===== Data provided

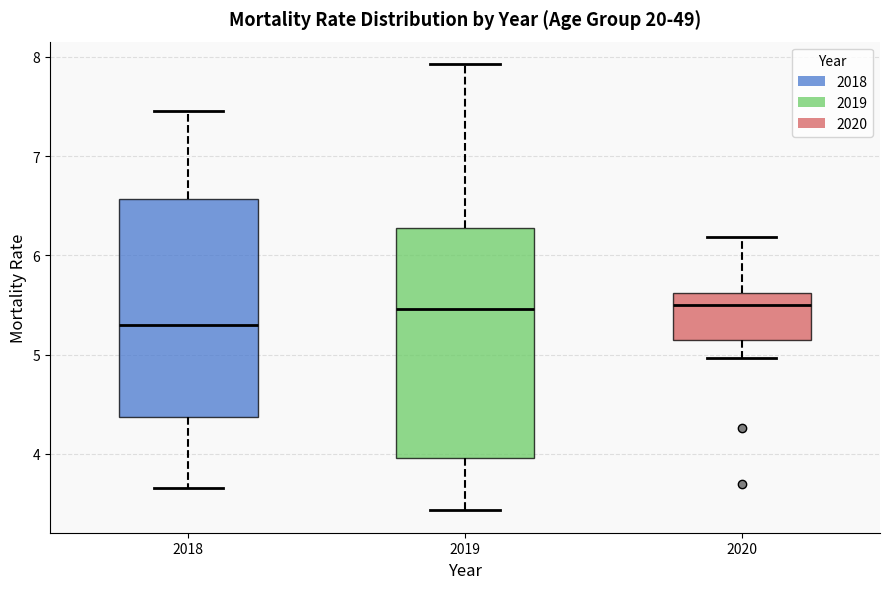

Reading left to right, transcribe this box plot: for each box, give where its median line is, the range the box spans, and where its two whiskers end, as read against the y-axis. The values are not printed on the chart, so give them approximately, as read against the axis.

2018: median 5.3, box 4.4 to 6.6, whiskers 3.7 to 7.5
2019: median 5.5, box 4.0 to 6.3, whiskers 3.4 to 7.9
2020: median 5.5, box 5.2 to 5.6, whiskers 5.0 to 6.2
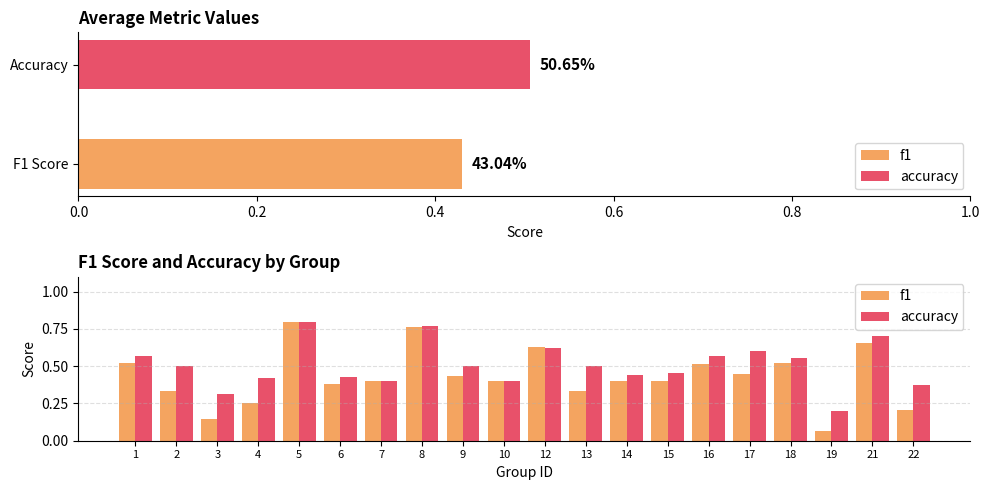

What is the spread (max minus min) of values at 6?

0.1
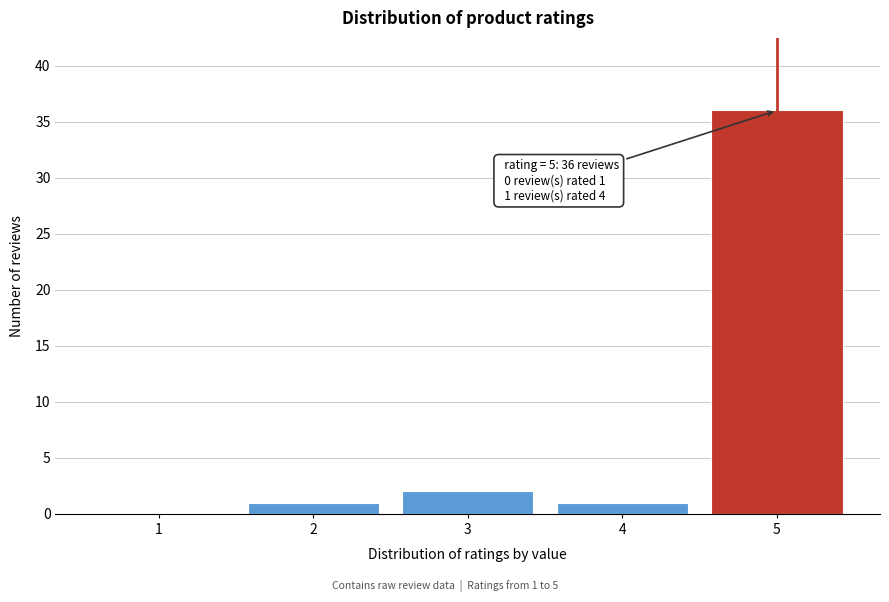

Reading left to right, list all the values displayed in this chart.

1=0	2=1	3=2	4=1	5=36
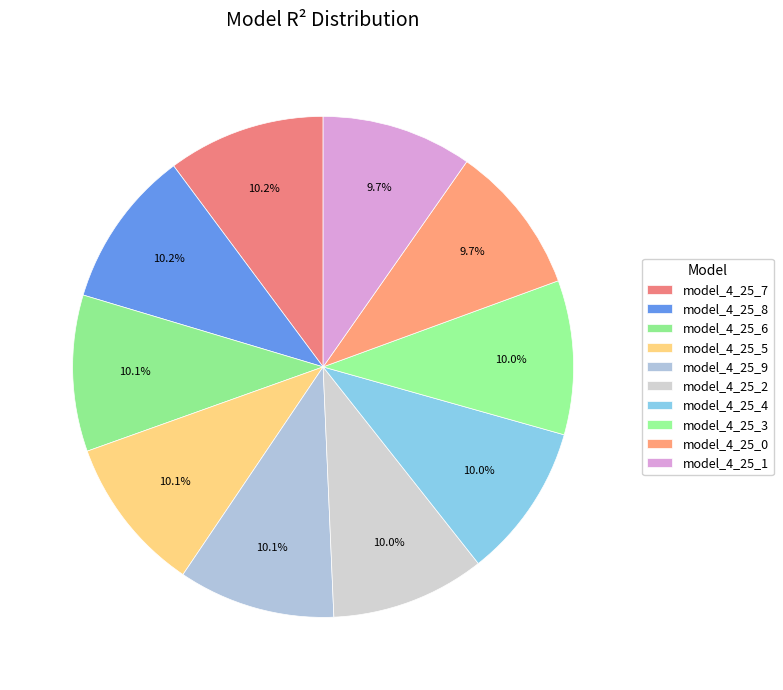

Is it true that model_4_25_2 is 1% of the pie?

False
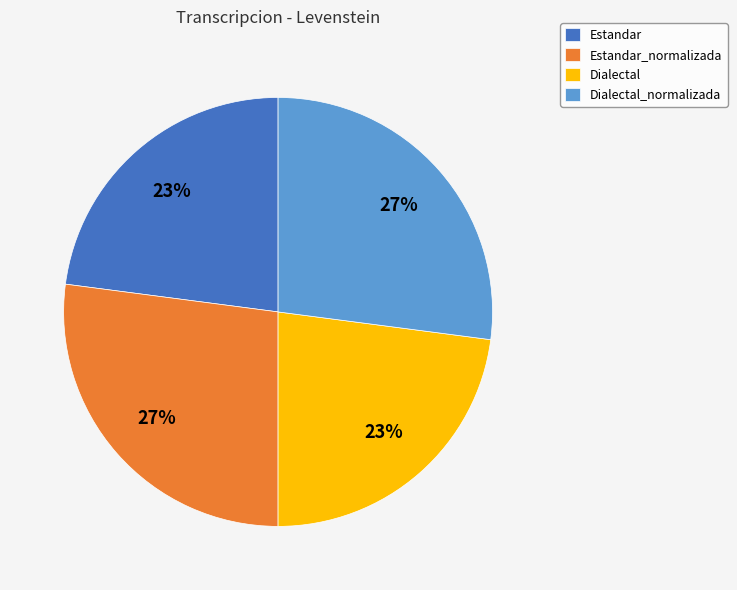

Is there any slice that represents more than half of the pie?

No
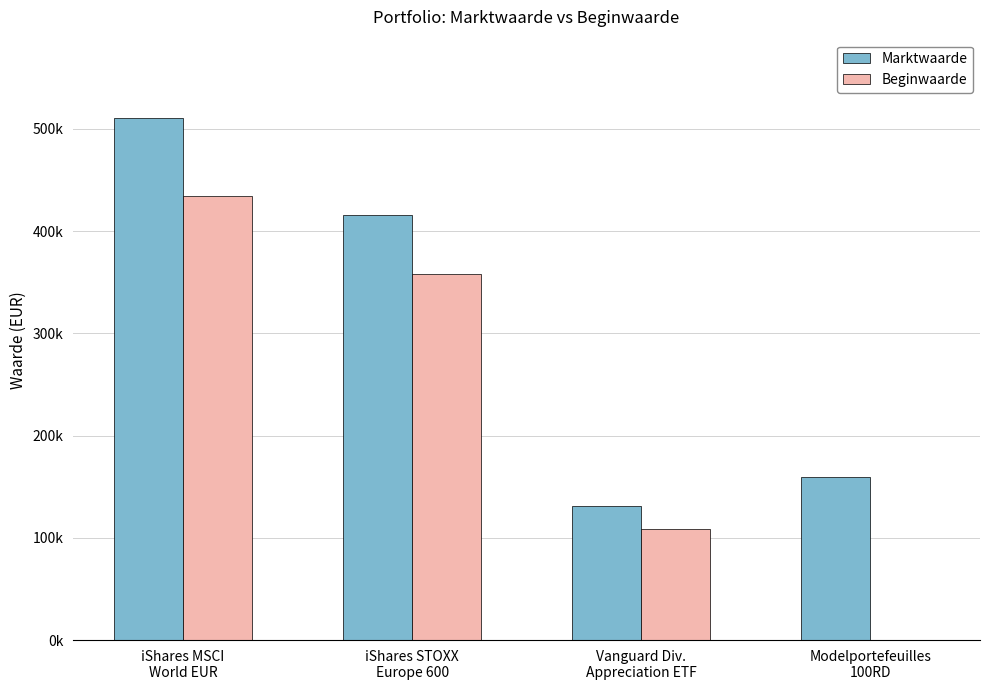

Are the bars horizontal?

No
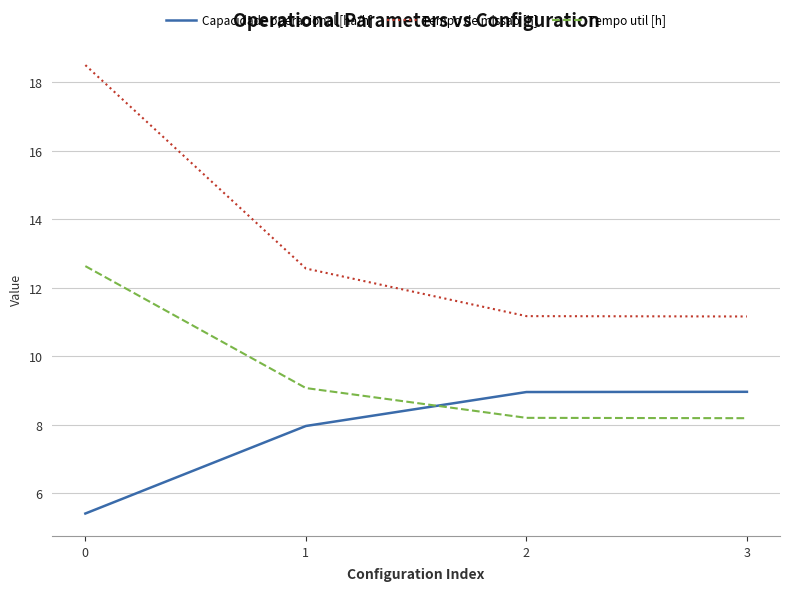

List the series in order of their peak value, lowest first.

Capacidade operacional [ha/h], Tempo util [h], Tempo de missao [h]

==========

▶ _Exercise goal_
Write out every one of the records above word for word, leaving out the pictures.

▶ _Result of the task_
Reading left to right, transcribe this box plot: for each box, give where its median line is, the range the box spans, and where its two whiskers end, as read against the y-axis. The values are not printed on the chart, so give them approximately, as read against the axis.

2018: median 5.3, box 4.4 to 6.6, whiskers 3.7 to 7.5
2019: median 5.5, box 4.0 to 6.3, whiskers 3.4 to 7.9
2020: median 5.5, box 5.2 to 5.6, whiskers 5.0 to 6.2

What is the spread (max minus min) of values at 6?

0.1

Reading left to right, list all the values displayed in this chart.

1=0	2=1	3=2	4=1	5=36

Is it true that model_4_25_2 is 1% of the pie?

False

Is there any slice that represents more than half of the pie?

No

Are the bars horizontal?

No

List the series in order of their peak value, lowest first.

Capacidade operacional [ha/h], Tempo util [h], Tempo de missao [h]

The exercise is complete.